Abkhazia, Kosovo, South Ossetia, Transnistria… My oh my.
Every year there are new world events that see possible border changes and a restructure to the way the world’s countries and territories are configured. Think back to 50 years ago, and the world’s map was very different. There are literally a hundred countries that exist today that did not exist a hundred years ago. I wonder what country code the Ottoman Empire would have?
As these events occur, ICANN invariably receives requests to recognise new sovereign entities. In some cases we see very inaccurate press reports by “experts” on how country codes will be assigned. Thankfully, we have a very clear process for this that it is worth repeating.

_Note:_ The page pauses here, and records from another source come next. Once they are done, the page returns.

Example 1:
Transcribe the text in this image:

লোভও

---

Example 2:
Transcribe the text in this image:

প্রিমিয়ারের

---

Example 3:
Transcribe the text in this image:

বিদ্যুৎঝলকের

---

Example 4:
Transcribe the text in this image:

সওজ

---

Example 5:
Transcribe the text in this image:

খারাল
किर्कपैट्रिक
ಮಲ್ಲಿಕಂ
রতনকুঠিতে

I said in a blog post a couple of years ago the following:
Another thing ICANN is not involved in is deciding the actual codes, or what constitutes a country eligible for a code. Valid country codes are defined by the ISO 3166-1 standard, which is used internationally not just for domain names — but for physical mail routing, currency codes, and more. The ISO 3166 Maintenance Agency is responsible for keeping the list of codes up to date, taking advice from the United Nations Statistics Office on what constitutes a country eligible for a country code.
By ensuring ICANN is not tasked with deciding what country codes are valid, ICANN can focus its coordination role by ensuring the country-code domains in the DNS root zone match those allowed by the ISO standard. When new countries are formed, new ISO codes are created, and ultimately they can be added as new country code domains. Similarly, countries disappear, their codes are revoked, and they are retired from the DNS root zone.

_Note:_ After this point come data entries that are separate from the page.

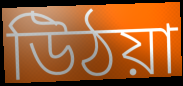
উিঠয়া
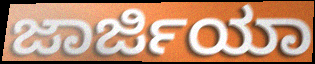
ಜಾರ್ಜಿಯಾ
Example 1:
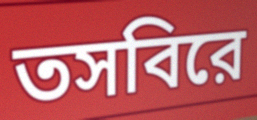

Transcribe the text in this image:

তসবিরে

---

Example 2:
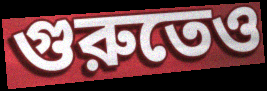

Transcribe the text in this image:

গুরুতেও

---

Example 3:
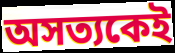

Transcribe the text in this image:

অসত্যকেই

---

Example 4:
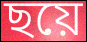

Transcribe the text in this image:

ছয়ে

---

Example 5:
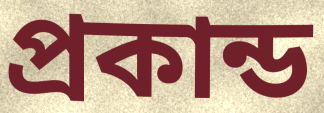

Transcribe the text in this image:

প্রকান্ড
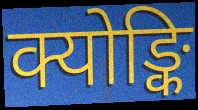
क्योङ्कि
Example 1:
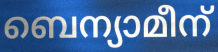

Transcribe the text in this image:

ബെന്യാമീന്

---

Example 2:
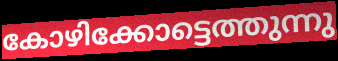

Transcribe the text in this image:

കോഴിക്കോട്ടെത്തുന്നു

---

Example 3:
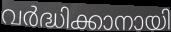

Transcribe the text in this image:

വർദ്ധിക്കാനായി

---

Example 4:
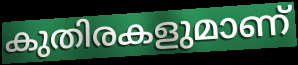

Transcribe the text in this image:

കുതിരകളുമാണ്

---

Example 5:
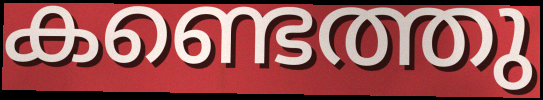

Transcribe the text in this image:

കണ്ടെത്തു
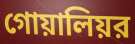
গোয়ালিয়র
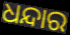
ଧନ୍ଦାର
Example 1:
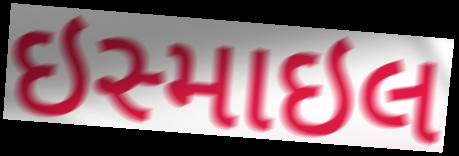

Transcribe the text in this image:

ઇસ્માઇલ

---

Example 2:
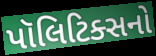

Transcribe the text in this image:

પૉલિટિક્સનો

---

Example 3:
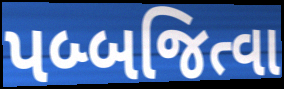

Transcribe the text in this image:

પબ્બજિત્વા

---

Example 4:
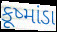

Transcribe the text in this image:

કૂષ્માંડા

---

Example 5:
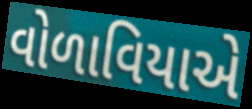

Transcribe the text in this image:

વોળાવિયાએ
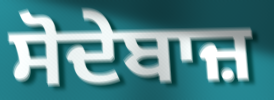
ਸੋਦੇਬਾਜ਼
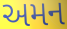
અમન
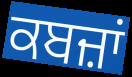
ਕਬਜ਼ਾਂ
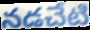
నడచేటి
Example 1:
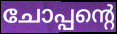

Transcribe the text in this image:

ചോപ്പന്റെ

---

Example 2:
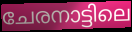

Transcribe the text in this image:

ചേരനാട്ടിലെ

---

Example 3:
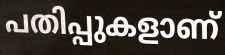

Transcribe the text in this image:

It is as true today as it was when this policy was introduced in the mid-1980s. We have a more formal description up online, but fundamentally recognition of a new entity that might be granted a country code originates with recognition by the United Nations. Once that occurs, it will kick off a chain of events that will see a new two letter code added to the ISO 3166-1 standard. Once it is in that standard, IANA will accept applications from suitably qualified candidates to operate the country code domain (see our delegation process described here).
This is what happened most recently in the case of Montenegro. In June 2006 it declared independence, was recognised by the United Nations, and added to the ISO 3166-1 standard in September 2006. Some time after this, the Government of Montenegro approached ICANN for delegation, and once the formal process was concluded, .ME was added to the DNS root zone in September 2007.
As at this time, Abkhazia, Kosovo, Transnistria, Somaliland, South Ossetia and others are not in the ISO 3166-1 standard, so ICANN is not in a position to grant any corresponding country-code domain for them. By strictly adhering to the ISO 3166-1 standard, we ensure that ICANN remains neutral by relying upon a widely recognised and impartial international standard.